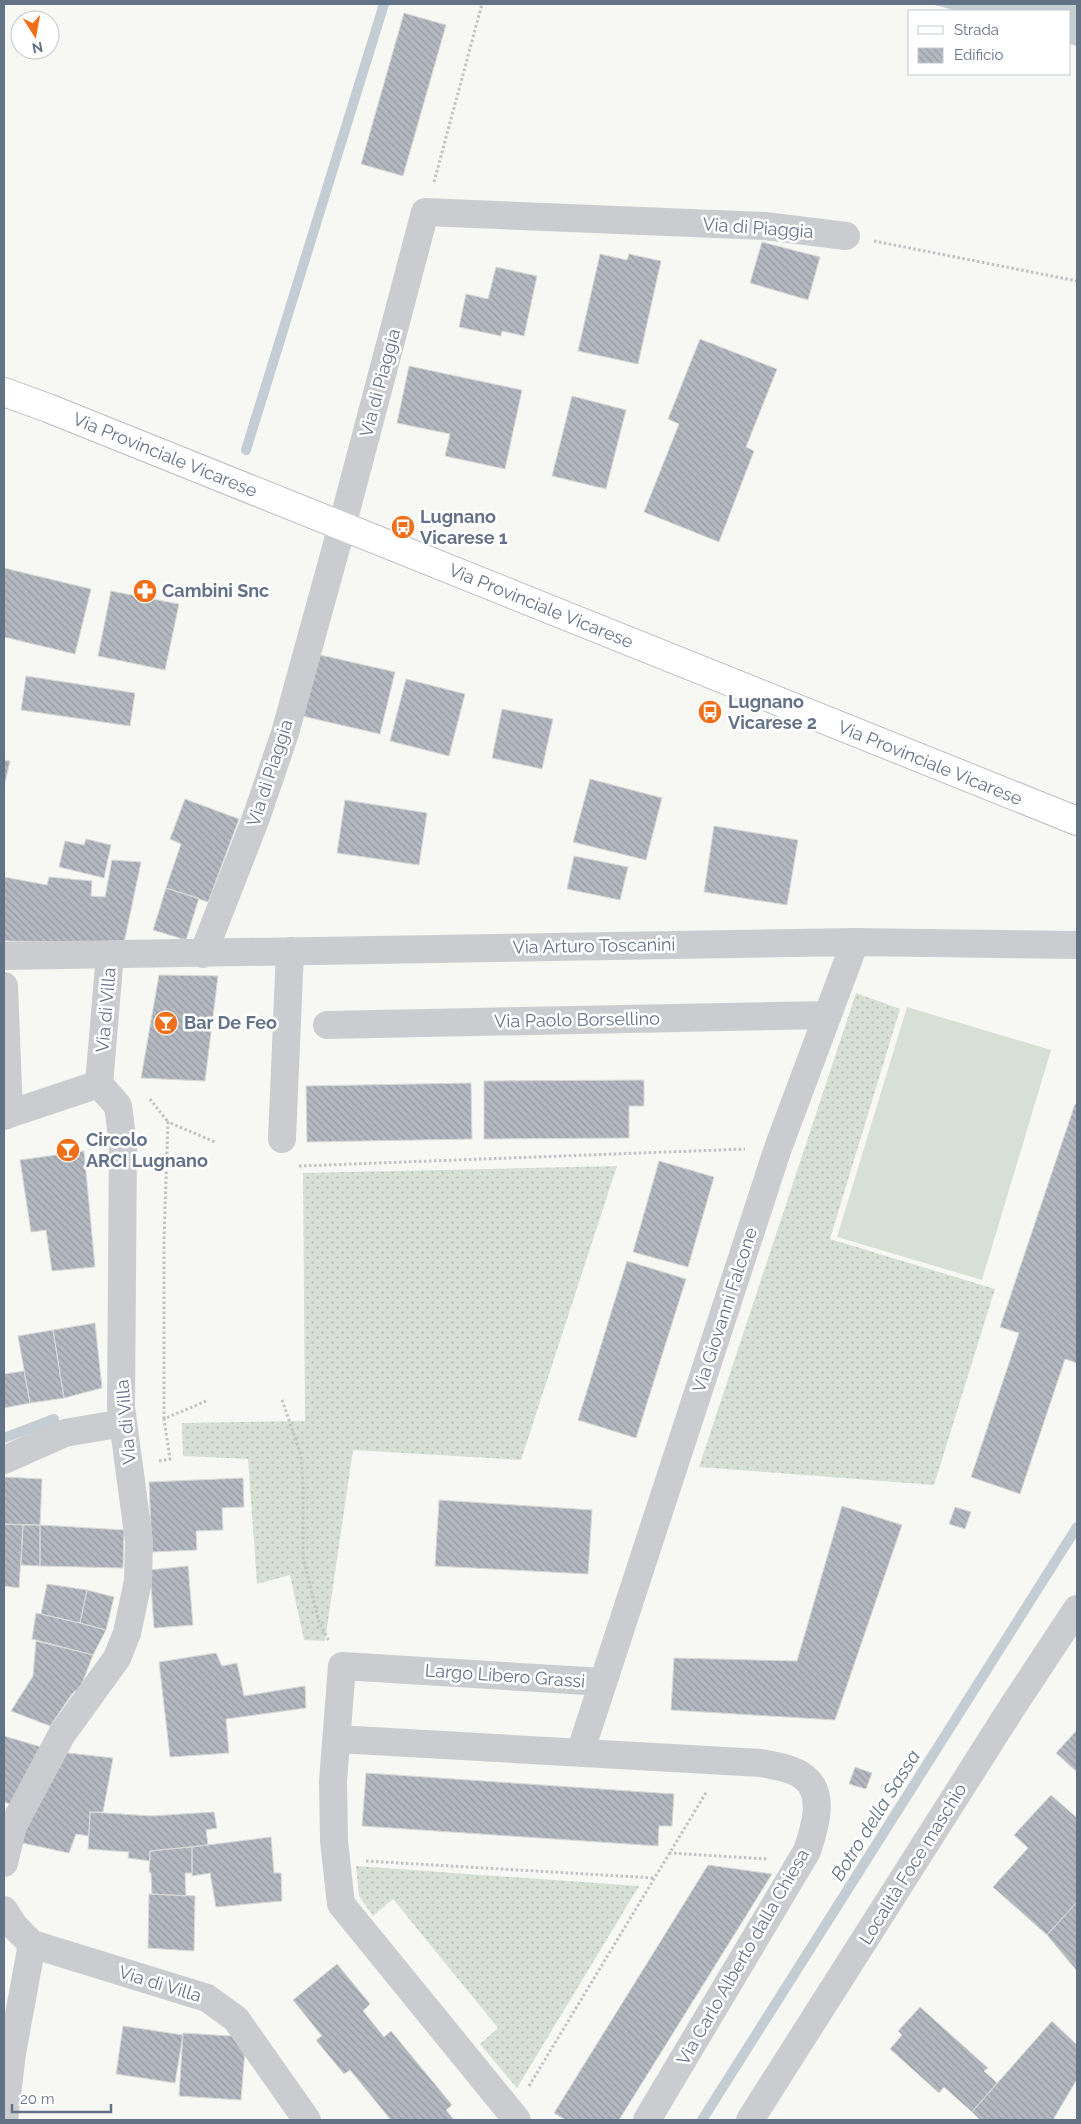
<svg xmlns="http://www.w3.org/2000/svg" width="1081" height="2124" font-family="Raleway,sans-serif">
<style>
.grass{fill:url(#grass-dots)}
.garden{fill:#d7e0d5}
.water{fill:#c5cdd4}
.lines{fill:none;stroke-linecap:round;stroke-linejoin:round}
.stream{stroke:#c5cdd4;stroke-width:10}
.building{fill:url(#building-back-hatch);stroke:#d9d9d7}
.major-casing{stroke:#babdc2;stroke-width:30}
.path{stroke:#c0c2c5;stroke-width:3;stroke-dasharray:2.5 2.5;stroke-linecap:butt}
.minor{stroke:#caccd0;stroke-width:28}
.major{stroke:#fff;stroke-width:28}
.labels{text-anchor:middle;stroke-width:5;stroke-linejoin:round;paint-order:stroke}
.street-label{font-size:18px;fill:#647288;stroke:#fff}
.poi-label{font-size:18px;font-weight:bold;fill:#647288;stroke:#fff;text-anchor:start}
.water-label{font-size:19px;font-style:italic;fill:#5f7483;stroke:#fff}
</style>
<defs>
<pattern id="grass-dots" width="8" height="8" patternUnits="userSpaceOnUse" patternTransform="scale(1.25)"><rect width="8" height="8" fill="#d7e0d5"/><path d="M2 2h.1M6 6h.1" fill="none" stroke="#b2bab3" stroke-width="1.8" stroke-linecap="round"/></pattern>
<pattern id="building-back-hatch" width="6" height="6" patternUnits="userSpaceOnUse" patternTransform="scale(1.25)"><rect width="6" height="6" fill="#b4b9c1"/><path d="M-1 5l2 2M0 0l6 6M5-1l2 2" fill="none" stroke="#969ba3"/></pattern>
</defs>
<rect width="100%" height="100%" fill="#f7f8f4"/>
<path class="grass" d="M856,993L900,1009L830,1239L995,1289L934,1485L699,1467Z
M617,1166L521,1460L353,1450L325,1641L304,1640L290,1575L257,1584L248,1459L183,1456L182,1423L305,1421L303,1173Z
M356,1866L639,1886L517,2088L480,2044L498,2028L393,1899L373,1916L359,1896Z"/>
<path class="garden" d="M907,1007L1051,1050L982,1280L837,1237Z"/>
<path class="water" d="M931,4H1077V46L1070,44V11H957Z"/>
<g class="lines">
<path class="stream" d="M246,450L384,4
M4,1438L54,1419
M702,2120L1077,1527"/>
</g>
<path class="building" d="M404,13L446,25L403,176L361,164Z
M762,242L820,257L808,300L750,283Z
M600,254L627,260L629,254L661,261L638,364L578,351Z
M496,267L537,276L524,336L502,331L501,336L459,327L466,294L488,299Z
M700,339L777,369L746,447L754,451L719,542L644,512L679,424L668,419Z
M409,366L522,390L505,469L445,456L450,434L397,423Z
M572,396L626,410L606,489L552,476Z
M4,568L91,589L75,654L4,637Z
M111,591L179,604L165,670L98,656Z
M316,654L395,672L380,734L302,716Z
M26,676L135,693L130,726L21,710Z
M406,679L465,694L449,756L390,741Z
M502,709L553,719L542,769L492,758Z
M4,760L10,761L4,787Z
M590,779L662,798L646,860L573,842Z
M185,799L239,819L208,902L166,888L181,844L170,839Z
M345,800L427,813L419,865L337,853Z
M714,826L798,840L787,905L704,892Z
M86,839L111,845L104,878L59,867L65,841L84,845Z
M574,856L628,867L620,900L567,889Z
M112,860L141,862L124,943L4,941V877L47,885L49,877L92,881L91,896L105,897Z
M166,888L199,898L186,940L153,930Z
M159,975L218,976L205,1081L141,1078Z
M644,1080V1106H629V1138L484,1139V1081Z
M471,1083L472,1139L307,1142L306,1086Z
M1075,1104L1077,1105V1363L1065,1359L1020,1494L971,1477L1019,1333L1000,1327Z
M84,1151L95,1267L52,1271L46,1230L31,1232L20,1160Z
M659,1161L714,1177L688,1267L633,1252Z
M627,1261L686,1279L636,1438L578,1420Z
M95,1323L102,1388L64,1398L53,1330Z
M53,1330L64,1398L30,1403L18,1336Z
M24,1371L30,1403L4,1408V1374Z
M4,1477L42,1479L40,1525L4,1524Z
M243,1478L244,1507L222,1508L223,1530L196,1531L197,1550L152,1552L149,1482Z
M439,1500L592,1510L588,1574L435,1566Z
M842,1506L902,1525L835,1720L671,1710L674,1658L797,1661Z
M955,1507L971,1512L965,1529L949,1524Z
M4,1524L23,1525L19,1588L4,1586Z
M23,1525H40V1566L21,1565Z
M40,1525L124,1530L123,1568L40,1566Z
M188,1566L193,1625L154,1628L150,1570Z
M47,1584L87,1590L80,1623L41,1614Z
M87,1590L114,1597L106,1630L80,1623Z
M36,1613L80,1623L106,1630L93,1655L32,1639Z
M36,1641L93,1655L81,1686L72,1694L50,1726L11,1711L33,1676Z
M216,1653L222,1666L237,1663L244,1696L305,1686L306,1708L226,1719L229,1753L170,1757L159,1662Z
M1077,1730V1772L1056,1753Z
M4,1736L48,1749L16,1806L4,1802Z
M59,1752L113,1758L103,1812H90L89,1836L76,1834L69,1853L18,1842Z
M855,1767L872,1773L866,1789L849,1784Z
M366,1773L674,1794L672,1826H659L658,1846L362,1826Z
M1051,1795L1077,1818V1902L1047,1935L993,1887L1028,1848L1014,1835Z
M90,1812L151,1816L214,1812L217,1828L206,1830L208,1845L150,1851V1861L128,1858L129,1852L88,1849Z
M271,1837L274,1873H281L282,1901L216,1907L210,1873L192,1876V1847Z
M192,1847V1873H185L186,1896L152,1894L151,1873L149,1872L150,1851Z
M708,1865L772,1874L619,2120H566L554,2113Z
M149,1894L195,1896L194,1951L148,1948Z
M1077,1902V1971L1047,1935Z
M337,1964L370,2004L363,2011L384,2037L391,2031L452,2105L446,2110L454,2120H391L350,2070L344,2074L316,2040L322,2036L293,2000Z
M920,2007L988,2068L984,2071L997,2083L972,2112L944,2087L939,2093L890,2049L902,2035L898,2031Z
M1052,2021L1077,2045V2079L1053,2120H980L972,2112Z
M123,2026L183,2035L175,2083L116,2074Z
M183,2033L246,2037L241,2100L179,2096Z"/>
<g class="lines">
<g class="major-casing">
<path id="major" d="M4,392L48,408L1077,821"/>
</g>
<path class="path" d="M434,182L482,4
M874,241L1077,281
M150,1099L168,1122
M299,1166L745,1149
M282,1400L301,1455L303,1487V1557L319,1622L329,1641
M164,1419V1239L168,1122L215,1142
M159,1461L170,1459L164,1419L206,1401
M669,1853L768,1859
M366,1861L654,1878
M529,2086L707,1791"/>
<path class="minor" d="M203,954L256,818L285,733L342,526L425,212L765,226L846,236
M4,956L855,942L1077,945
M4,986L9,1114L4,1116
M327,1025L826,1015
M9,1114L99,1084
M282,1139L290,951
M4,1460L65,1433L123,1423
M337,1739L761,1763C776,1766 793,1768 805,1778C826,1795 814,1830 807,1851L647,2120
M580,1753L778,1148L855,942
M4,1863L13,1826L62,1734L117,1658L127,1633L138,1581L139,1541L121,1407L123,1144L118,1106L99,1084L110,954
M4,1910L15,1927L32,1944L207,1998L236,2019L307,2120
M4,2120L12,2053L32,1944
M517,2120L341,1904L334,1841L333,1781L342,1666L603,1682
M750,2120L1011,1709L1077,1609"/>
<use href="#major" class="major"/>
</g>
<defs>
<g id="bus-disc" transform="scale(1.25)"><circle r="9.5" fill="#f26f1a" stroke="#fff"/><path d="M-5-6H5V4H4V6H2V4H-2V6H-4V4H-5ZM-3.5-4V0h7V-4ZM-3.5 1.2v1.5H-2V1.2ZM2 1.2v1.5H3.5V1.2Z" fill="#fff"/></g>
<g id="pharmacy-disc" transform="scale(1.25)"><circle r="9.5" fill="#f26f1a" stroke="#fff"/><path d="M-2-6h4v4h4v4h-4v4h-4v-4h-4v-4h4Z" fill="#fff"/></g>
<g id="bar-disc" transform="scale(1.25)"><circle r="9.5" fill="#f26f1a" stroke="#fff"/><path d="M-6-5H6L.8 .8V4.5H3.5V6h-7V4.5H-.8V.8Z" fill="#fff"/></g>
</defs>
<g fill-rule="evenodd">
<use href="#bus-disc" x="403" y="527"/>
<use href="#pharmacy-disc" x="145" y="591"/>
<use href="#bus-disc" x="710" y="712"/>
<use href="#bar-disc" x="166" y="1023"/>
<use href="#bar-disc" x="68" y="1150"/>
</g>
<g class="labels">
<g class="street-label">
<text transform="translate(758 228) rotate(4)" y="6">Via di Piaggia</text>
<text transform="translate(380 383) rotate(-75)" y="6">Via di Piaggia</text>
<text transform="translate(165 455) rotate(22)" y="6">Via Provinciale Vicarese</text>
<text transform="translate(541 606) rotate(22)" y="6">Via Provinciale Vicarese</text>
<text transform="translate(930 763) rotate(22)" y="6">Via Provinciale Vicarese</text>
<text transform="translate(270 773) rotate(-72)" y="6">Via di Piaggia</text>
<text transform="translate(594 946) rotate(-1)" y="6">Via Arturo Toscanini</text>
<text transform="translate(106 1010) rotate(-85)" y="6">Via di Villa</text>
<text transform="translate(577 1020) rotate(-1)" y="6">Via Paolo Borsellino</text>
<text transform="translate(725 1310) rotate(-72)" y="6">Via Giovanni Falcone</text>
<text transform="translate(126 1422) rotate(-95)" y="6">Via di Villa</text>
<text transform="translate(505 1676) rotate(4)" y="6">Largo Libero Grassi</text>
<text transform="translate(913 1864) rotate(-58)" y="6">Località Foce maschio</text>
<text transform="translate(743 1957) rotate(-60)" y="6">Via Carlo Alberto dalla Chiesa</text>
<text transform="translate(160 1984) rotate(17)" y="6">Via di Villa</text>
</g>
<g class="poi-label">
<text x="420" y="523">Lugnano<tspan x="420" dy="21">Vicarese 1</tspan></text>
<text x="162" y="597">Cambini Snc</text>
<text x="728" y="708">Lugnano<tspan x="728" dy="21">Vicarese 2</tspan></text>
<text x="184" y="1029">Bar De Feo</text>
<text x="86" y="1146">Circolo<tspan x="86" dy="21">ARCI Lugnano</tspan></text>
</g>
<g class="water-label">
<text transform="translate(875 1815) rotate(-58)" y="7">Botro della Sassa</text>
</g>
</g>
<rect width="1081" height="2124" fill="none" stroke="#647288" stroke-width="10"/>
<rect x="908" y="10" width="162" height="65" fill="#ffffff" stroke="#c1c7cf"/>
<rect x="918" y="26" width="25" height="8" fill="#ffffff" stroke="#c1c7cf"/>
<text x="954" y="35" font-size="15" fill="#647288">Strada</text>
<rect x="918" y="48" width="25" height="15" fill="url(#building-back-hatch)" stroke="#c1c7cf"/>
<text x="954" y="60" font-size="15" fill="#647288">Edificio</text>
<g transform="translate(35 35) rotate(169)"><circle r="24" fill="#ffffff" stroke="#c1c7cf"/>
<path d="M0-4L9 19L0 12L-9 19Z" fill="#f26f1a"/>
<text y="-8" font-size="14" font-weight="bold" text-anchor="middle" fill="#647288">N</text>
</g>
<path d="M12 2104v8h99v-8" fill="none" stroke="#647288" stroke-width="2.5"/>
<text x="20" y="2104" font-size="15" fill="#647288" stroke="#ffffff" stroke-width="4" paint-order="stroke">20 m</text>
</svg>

--- --- ---

To do:
What you return must be an exact retyping of the lines above starting at the line with "M590,779L662,798L646,860L573,842Z" and ending at the line with "M1077,1902V1971L1047,1935Z", and nothing besides.

Written solution:
M590,779L662,798L646,860L573,842Z
M185,799L239,819L208,902L166,888L181,844L170,839Z
M345,800L427,813L419,865L337,853Z
M714,826L798,840L787,905L704,892Z
M86,839L111,845L104,878L59,867L65,841L84,845Z
M574,856L628,867L620,900L567,889Z
M112,860L141,862L124,943L4,941V877L47,885L49,877L92,881L91,896L105,897Z
M166,888L199,898L186,940L153,930Z
M159,975L218,976L205,1081L141,1078Z
M644,1080V1106H629V1138L484,1139V1081Z
M471,1083L472,1139L307,1142L306,1086Z
M1075,1104L1077,1105V1363L1065,1359L1020,1494L971,1477L1019,1333L1000,1327Z
M84,1151L95,1267L52,1271L46,1230L31,1232L20,1160Z
M659,1161L714,1177L688,1267L633,1252Z
M627,1261L686,1279L636,1438L578,1420Z
M95,1323L102,1388L64,1398L53,1330Z
M53,1330L64,1398L30,1403L18,1336Z
M24,1371L30,1403L4,1408V1374Z
M4,1477L42,1479L40,1525L4,1524Z
M243,1478L244,1507L222,1508L223,1530L196,1531L197,1550L152,1552L149,1482Z
M439,1500L592,1510L588,1574L435,1566Z
M842,1506L902,1525L835,1720L671,1710L674,1658L797,1661Z
M955,1507L971,1512L965,1529L949,1524Z
M4,1524L23,1525L19,1588L4,1586Z
M23,1525H40V1566L21,1565Z
M40,1525L124,1530L123,1568L40,1566Z
M188,1566L193,1625L154,1628L150,1570Z
M47,1584L87,1590L80,1623L41,1614Z
M87,1590L114,1597L106,1630L80,1623Z
M36,1613L80,1623L106,1630L93,1655L32,1639Z
M36,1641L93,1655L81,1686L72,1694L50,1726L11,1711L33,1676Z
M216,1653L222,1666L237,1663L244,1696L305,1686L306,1708L226,1719L229,1753L170,1757L159,1662Z
M1077,1730V1772L1056,1753Z
M4,1736L48,1749L16,1806L4,1802Z
M59,1752L113,1758L103,1812H90L89,1836L76,1834L69,1853L18,1842Z
M855,1767L872,1773L866,1789L849,1784Z
M366,1773L674,1794L672,1826H659L658,1846L362,1826Z
M1051,1795L1077,1818V1902L1047,1935L993,1887L1028,1848L1014,1835Z
M90,1812L151,1816L214,1812L217,1828L206,1830L208,1845L150,1851V1861L128,1858L129,1852L88,1849Z
M271,1837L274,1873H281L282,1901L216,1907L210,1873L192,1876V1847Z
M192,1847V1873H185L186,1896L152,1894L151,1873L149,1872L150,1851Z
M708,1865L772,1874L619,2120H566L554,2113Z
M149,1894L195,1896L194,1951L148,1948Z
M1077,1902V1971L1047,1935Z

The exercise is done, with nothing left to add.